We welcome that your bilateral meeting will take place in Geneva on 16 June 2021. Considering the current difficult relation between the United States and Russia, it is important that talks at the highest political level can take place. Even though we appreciate that such a meeting is possible, we are convinced that bilateral, secret diplomacy should no longer be the main framework in which international politics are being negotiated. Instead, it is crucial that matters of international affairs are tackled in multilateral fora such as in the United Nations. The international institutions that were built after the crises of the last century need to remain the central part of international politics, be reformed and thereby strengthened. As permanent members of the UN Security Council, Russia and the United States have a special responsibility in this regard.
Over the last years, nuclear weapons proliferated, while US and Russian nuclear modernization efforts continued to accelerate. Governments in Russia and the United States appear to consider nuclear weapons more-and-more useable. Moreover, the heightened interest of both States in hypersonic weapons, as evidenced by a number of tests in 2020, is alarming. While nuclear arsenals get modernized, international regulation of nuclear disarmament is in a dead end. We thus urge you to comply with international agreements on conventional and nuclear weapons and to launch a new initiative to tackle the currently ongoing arms race. As the States with the largest nuclear arsenals, it is up to you to immediately start such a process of disarmament.
Instead of spending enormous sums on the modernization of nuclear arsenals, Russia and the United States should spend this money on the fight against climate change. As State parties to the United Nations Framework Convention on Climate Change (the Paris Agreement), the United States and Russia incurred the obligation to contribute to the goal of keeping global temperature rise this century well below two degrees Celsius above pre-industrial levels.
Even though the Cold War has been over for more than 30 years, many of today’s conflicts –Yemen, Syria, Ukraine – are at least partly still proxy wars with one side often being backed by the United States while to other warring party being supported by Russia. It is time to recognize that the 21st century’s main threat, the climate catastrophe, cannot be “won” by geopolitical considerations that might have been relevant while the world was still dominated by two superpowers. Today’s treats, such as climate change or pandemics, can only be tackled by multilateral cooperation, not by a Cold War mind set which has outlived its usefulness long ago. A timely example is the necessity of a globally coordinated fight against COVID-19. Only once the majority of people in all States are vaccinated will the pandemic truly be defeated. Therefore, we appreciate the US Administration’s support for negotiating a TRIPS Agreement waiver for COVID-19 related vaccines at the World Trade Organization. Collaboration on tackling today’s major threats can only be successful if the international community is united in peace. Hence, we urge you to find lasting solutions to the manifold ongoing armed conflicts within the framework of universal international organizations.

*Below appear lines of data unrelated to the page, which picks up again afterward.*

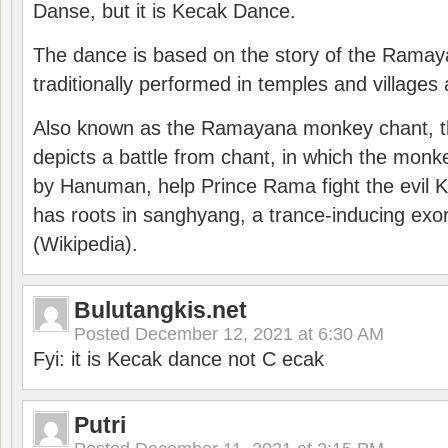
Danse, but it is Kecak Dance.
The dance is based on the story of the Ramay
traditionally performed in temples and villages 
Also known as the Ramayana monkey chant, 
depicts a battle from chant, in which the monk
by Hanuman, help Prince Rama fight the evil 
has roots in sanghyang, a trance-inducing exo
(Wikipedia).
Bulutangkis.net
Posted
December 12, 2021 at 6:30 AM
Fyi: it is Kecak dance not C ecak
Putri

Lastly, foreign policy always has to be based on the principle of human dignity. Neither of your governments, however, seem to respect human rights. On the international level – for instance in Belarus or the Israel-Palestine conflict – human rights and the respect for international law seem to play a secondary role at best in the foreign policy of Russia and the United States. Internally, it is hardly any better: It is, for example, appalling that the torture camp in Guantanamo has still not been closed and that political opponents like Alexei Nawalny are being poisoned and imprisoned. Rather than violating human rights, both Russia and the United States ought to respect the equality of all human beings and their freedom to lead the life they wish without discrimination on any ground such as gender, race, color, language, religion, political or other opinion, national or social origin, association with a national minority, property, birth or other status.
Under these considerations, we hope that your summit on 16 June in Geneva will help you to overcome your approach to foreign policy which is still based on the threats of the last century and that it contributes to building a peaceful order centered on multilateral institutions, the respect for international law and the principle of human dignity.